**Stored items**
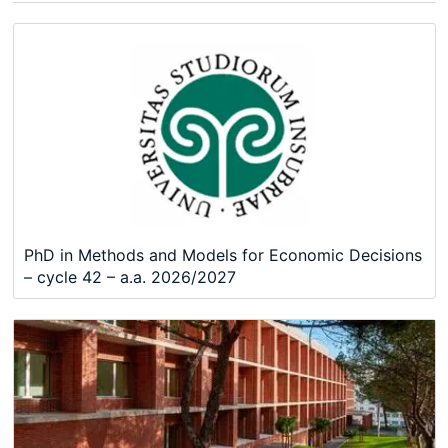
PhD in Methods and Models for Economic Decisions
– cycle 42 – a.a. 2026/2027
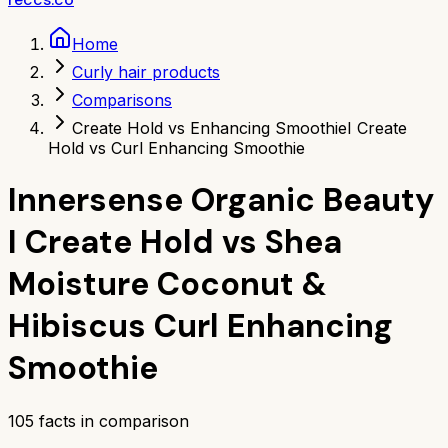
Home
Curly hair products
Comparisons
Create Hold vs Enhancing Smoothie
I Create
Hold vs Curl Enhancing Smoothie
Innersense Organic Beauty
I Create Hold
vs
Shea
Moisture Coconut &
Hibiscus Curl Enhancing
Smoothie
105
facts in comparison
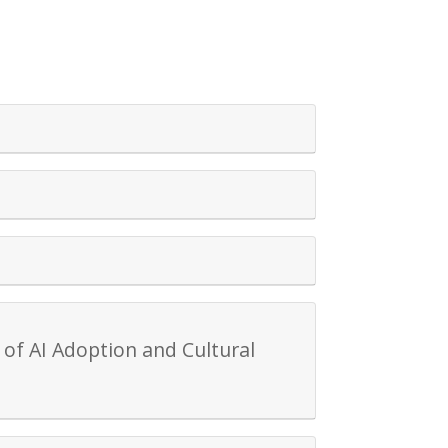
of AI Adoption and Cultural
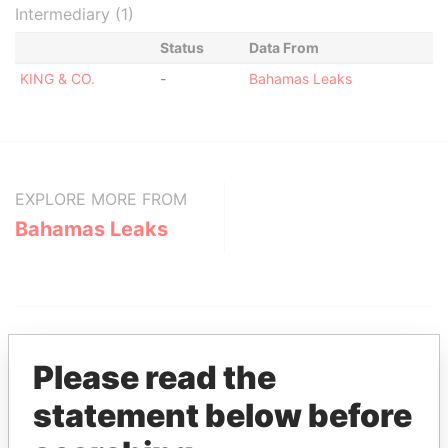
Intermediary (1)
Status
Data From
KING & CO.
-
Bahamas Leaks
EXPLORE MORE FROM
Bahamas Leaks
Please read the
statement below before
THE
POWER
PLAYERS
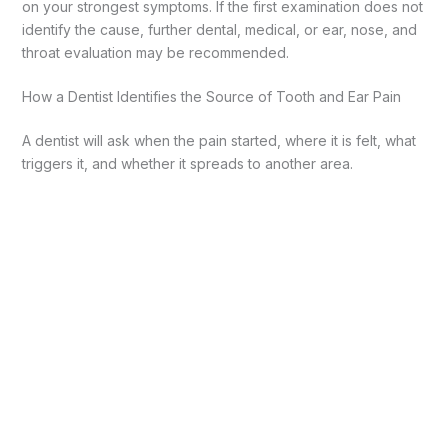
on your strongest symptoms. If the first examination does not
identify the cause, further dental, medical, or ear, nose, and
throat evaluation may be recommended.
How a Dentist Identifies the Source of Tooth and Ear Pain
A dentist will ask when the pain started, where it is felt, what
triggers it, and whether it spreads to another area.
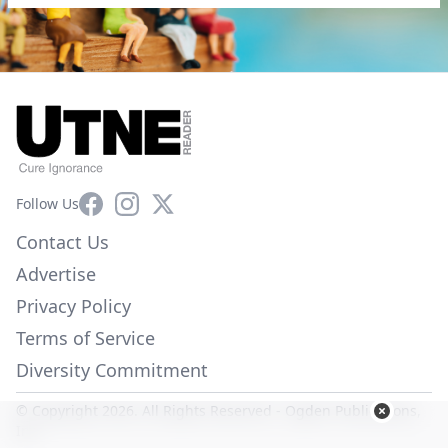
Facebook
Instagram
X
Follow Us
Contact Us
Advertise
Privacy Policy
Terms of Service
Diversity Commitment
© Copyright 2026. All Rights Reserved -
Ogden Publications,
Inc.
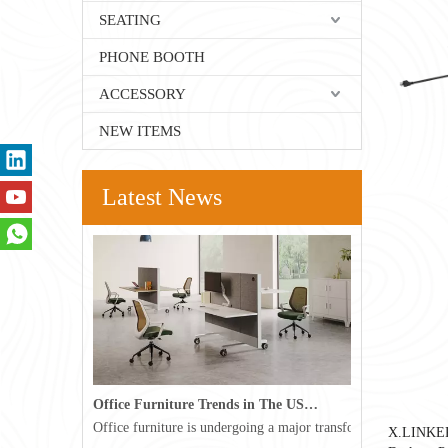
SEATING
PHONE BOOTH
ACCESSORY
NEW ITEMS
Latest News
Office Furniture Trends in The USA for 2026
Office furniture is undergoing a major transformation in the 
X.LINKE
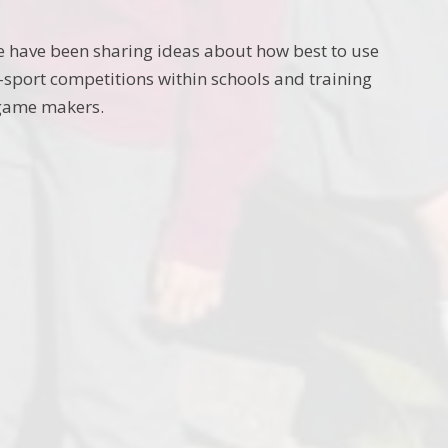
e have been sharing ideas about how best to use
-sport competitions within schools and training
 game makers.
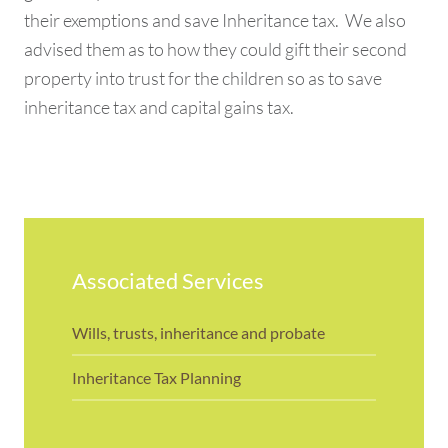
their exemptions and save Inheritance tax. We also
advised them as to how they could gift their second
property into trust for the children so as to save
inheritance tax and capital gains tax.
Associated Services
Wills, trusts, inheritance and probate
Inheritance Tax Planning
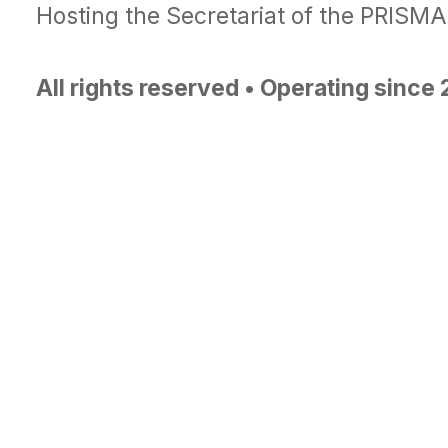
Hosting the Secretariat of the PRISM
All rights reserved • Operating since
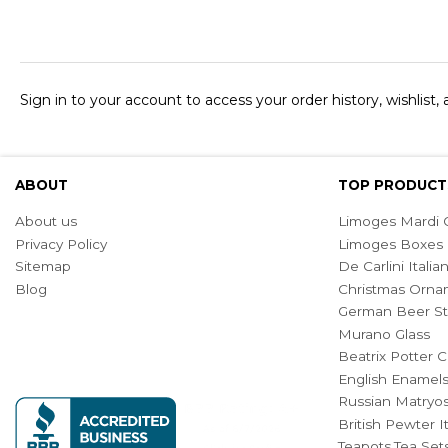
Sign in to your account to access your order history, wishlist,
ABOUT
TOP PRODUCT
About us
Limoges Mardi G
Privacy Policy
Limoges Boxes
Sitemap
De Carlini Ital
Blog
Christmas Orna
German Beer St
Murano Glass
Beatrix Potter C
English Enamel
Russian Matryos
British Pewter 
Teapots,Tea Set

**The task**
Please print each entry exactly as it stands, without the pictures.

**Response box**
PhD in Methods and Models for Economic Decisions
– cycle 42 – a.a. 2026/2027
Home
Curly hair products
Comparisons
Create Hold vs Enhancing Smoothie
I Create
Hold vs Curl Enhancing Smoothie
Innersense Organic Beauty
I Create Hold
vs
Shea
Moisture Coconut &
Hibiscus Curl Enhancing
Smoothie
105
facts in comparison
of AI Adoption and Cultural
Intermediary (1)
Status
Data From
KING & CO.
-
Bahamas Leaks
EXPLORE MORE FROM
Bahamas Leaks
Please read the
statement below before
THE
POWER
PLAYERS
on your strongest symptoms. If the first examination does not
identify the cause, further dental, medical, or ear, nose, and
throat evaluation may be recommended.
How a Dentist Identifies the Source of Tooth and Ear Pain
A dentist will ask when the pain started, where it is felt, what
triggers it, and whether it spreads to another area.
Facebook
Instagram
X
Follow Us
Contact Us
Advertise
Privacy Policy
Terms of Service
Diversity Commitment
© Copyright 2026. All Rights Reserved -
Ogden Publications,
Inc.
SEATING
PHONE BOOTH
ACCESSORY
NEW ITEMS
Latest News
Office Furniture Trends in The USA for 2026
Office furniture is undergoing a major transformation in the 
X.LINKE
e have been sharing ideas about how best to use
-sport competitions within schools and training
 game makers.
their exemptions and save Inheritance tax. We also
advised them as to how they could gift their second
property into trust for the children so as to save
inheritance tax and capital gains tax.
Associated Services
Wills, trusts, inheritance and probate
Inheritance Tax Planning
Hosting the Secretariat of the PRISM
All rights reserved • Operating since
Sign in to your account to access your order history, wishlist,
ABOUT
TOP PRODUCT
About us
Limoges Mardi G
Privacy Policy
Limoges Boxes
Sitemap
De Carlini Ital
Blog
Christmas Orna
German Beer St
Murano Glass
Beatrix Potter C
English Enamel
Russian Matryos
British Pewter 
Teapots,Tea Set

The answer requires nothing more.